Posted on Tuesday (August 21, 2012) at 3:43 pm to Bankruptcy Practice
Chapter 7 Bankruptcy
Personal Injury and Bankruptcy
Recent Bankruptcy Court Decisions
Suffolk Lawyer

bankruptcy and personal injury -- make sure causes of action and law suits are scheduled in the bankruptcy petitionWritten by Craig D. Robins, Esq.

A Consumer Bankruptcy Debtor Can Lose Standing to Litigate if Lawsuits Are Left Out of the Petition
There is one question that Chapter 7 bankruptcy trustees like to ask debtors twice at the meeting of creditors: “Are you currently suing anyone or do you have the right to sue anyone?”
The reason trustees like to ask this question twice is because many debtors forget to tell their attorneys that they have a cause of action, which can be a valuable asset worth administering.
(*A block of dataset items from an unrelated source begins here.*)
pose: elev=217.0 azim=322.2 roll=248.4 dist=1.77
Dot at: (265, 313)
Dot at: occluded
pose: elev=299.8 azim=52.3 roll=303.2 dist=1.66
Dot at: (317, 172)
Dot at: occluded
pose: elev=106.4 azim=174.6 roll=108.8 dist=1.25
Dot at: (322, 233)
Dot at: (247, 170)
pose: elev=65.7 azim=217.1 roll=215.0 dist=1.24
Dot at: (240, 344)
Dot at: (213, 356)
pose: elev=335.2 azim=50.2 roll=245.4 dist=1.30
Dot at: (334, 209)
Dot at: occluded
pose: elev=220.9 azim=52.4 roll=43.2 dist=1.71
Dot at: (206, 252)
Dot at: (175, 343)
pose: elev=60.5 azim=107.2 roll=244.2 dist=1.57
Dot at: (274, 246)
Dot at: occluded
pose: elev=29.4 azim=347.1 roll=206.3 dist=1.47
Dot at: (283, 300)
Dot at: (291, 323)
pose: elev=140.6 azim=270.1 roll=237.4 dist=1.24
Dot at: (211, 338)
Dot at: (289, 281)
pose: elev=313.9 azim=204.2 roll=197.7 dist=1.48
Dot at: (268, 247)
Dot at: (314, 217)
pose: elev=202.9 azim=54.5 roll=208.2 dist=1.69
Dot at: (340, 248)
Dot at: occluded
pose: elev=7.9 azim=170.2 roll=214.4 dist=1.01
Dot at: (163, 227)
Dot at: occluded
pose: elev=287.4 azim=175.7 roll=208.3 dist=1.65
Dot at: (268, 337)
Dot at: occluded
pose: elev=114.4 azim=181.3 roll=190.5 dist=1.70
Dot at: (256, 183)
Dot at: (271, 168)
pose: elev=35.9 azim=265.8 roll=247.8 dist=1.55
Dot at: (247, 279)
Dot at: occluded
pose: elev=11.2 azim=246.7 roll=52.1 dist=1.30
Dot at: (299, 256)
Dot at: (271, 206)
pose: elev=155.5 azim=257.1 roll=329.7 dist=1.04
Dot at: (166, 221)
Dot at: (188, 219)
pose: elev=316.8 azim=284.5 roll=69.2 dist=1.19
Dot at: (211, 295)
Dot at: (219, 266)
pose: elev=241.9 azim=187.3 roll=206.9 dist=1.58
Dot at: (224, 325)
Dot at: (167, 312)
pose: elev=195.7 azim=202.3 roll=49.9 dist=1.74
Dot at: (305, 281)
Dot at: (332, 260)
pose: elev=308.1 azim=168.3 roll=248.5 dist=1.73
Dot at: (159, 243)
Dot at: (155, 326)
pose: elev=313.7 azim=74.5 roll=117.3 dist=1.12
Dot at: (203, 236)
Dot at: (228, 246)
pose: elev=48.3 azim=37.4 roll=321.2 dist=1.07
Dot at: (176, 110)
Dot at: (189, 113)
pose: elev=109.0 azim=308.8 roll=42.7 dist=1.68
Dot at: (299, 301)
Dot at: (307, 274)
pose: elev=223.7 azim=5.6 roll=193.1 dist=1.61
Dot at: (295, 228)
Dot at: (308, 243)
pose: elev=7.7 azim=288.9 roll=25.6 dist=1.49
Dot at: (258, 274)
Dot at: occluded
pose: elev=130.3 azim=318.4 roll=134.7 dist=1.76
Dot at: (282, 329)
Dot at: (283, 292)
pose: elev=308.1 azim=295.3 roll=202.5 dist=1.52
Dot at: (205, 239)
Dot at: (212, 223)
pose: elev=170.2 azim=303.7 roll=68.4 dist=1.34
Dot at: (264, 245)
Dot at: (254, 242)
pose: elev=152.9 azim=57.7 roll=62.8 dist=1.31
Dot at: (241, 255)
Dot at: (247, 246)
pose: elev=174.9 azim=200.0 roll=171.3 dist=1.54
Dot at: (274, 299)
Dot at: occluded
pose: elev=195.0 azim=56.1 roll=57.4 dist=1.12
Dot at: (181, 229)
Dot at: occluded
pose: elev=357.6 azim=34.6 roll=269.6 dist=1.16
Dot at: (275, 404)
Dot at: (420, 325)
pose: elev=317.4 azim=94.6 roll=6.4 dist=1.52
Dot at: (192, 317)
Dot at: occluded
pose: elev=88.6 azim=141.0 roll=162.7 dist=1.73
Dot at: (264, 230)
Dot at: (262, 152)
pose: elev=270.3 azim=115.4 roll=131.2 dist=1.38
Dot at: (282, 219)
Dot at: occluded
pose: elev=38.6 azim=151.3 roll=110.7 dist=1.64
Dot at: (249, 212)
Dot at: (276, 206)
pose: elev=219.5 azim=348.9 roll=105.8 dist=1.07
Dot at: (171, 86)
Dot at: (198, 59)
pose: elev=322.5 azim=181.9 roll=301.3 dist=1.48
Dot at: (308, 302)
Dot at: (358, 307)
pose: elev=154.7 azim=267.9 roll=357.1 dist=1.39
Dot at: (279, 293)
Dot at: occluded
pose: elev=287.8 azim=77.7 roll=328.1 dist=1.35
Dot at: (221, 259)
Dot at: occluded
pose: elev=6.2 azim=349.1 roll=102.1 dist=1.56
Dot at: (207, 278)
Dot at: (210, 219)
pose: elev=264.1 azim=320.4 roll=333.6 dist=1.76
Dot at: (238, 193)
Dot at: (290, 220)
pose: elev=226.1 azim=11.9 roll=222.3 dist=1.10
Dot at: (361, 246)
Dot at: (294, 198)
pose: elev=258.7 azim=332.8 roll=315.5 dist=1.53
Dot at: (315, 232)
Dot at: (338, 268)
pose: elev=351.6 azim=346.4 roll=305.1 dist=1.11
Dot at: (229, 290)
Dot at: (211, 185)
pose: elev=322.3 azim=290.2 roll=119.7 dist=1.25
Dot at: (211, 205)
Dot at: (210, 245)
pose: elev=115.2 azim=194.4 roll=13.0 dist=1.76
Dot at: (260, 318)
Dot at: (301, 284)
Causes of action are considered assets that must be disclosed in the bankruptcy petition.  Because of their unusual nature (they’re intangible, unliquidated and contingent), many consumer debtors just don’t think about them like they would a more typical asset like a car or bank account.
Consequently, many debtors don’t tell their bankruptcy attorneys about them even when asked.
A debtor who neglects to list such an asset can end up in a heap of trouble – sometimes losing the possibility of exempting the asset or seeking recovery, or in extreme cases, losing the ability to obtain a bankruptcy discharge.
Judge Alan S. Trust, sitting in the Central Islip Bankruptcy Court, issued a decision a few years ago in which he denied a debtor’s application to re-open a case to pursue a P.I. cause of action.  In this month’s column I will discuss non-disclosed causes of action which can be a P.I. case or any other right to sue.
Bankruptcy Code Provides for Duty of Disclosure
The debtor’s obligation to disclose a cause of action is based on Code section 521(a) which requires a debtor to schedule “contingent and unliquidated claims of every nature” and provide an estimated value of each one.
The trustee has the ability to step into the debtor’s shoes and pursue any litigation claims the debtor has.  It is therefore essential that the debtor disclose all contingent and unliquidated claims so that the trustee can make a determination of whether to pursue those claims for the benefit of the debtor’s estate.  In re: Costello, 255 B.R. 110 (Bankr. E.D.N.Y. 2000).
When a debtor inadvertently omits a cause of action or pending suit from the bankruptcy schedules in the petition, and the trustee catches this at the meeting of creditors, the resolution is usually simple.  The trustee directs debtor’s counsel to amend the schedules and the trustee investigates the viability of pursuing the cause of action.
However, resolving a non-disclosed cause of action becomes much trickier once the bankruptcy case is closed, and that has a lot to do with the concept of standing.
There are Issues with Re-Opening a Bankruptcy Case to Amend Schedules to Include an Omitted Law Suit or Cause of Action
Here’s the typical scenario:  Debtor had a cause of action stemming from injuries suffered in an accident.  However, the debtor neglected to tell his or her bankruptcy attorney about it.  Then, for whatever reason, when questioned by the trustee about the right to sue anyone, the debtor testified that he or she did not have the right to sue anyone.  The case then was routinely closed and the debtor received a discharge.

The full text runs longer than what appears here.